2.2. – E’ inammissibile il secondo motivo.

A parte il fatto che la mancata considerazione, per una sostanziale svista, del documento comprovante lo svolgimento di attività lavorativa, che il ricorrente ha inserito nel corpo del ricorso allegando di averlo ritualmente prodotto in fase di merito, costituirebbe errore revocatorio, non suscettibile di essere fatto valere con il ricorso per cassazione, giacchè l’art. 360 c.p.c., non menziona detto vizio, occorre sottolineare che (indipendentemente dal documento) il Tribunale ha preso espressamente in considerazione il fatto, osservando per un verso che lo svolgimento di attività lavorativa non è di per sè sufficiente a fondare il radicamento in termini di vita privata-familiare, e, per altro verso, che A.H. non manifesta tratti di vulnerabilità, ben potendo svolgere attività lavorativa nel suo paese, ove in effetti egli stesso aveva riferito di aver già lavorato, tanto più che la complessiva non credibilità del richiedente non consentiva neppure di affermare che la decisione di uscire dal suo Paese fosse stata determinata dall’esigenza di sottrarsi ad una situazione di grave violazione individuale dei diritti umani, nè da una situazione politico-economica molto grave con effetti di impoverimento radicale riguardante la carenza di beni di prima necessità, secondo il principio affermato da Cass. n. 4455 del 2018 e poi sostanzialmente ribadito da Cass., Sez.
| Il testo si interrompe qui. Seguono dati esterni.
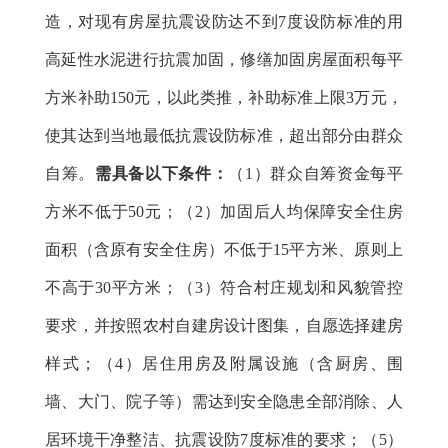
造，对现有房屋抗震设防达不到7度设防标准的用
高延性水泥进行抗震加固，修缮加固房屋面积每平
方米补助150元，以此类推，补助标准上限3万元，
使其达到当地最低抗震设防标准，超出部分由群众
自筹。
需
具备以下条件：
（1）群众自筹资金每平
方米不低于50元；（2）加固后人均保障安全住房
面积
（含原有安全住房）不低于
15平方米、原则上
不高于30平方米；（3）符合村庄规划和风貌管控
要求，并按照农村自建房设计图集，自愿选择建房
样式；（4）
居住用房及附属设施（含厨房、围
墙、大门、院子等）
需达到安全隐患全部消除、人
居环境干净整洁、抗震设防7度标准的要求；（5）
Un., 13 novembre 2019, n. 29460.

Sicchè la valutazione comparativa richiesta dalle menzionate decisioni di questa Corte è stata in effetti compiuta, ed il motivo mira ancora una volta a ribaltarla.

3. – Le spese seguono la soccombenza. Sussistono i presupposti processuali per il raddoppio del contributo unificato se dovuto.

P.Q.M.

dichiara inammissibile il ricorso e condanna il ricorrente al rimborso, in favore del controricorrente, delle spese sostenute per questo giudizio di legittimità, liquidate in complessivi Euro 2.100,00, oltre le spese prenotate a debito. Ai sensi del D.P.R. n. 115 del 2002, art. 13, comma 1 quater, dichiara che sussistono i presupposti per il versamento, a carico della parte ricorrente, dell’ulteriore importo a titolo di contributo unificato pari a quello dovuto per il ricorso a norma dello stesso art. 13, comma 1 bis.

Così deciso in Roma, nella Camera di consiglio della Sezione Prima Civile, il 3 marzo 2020.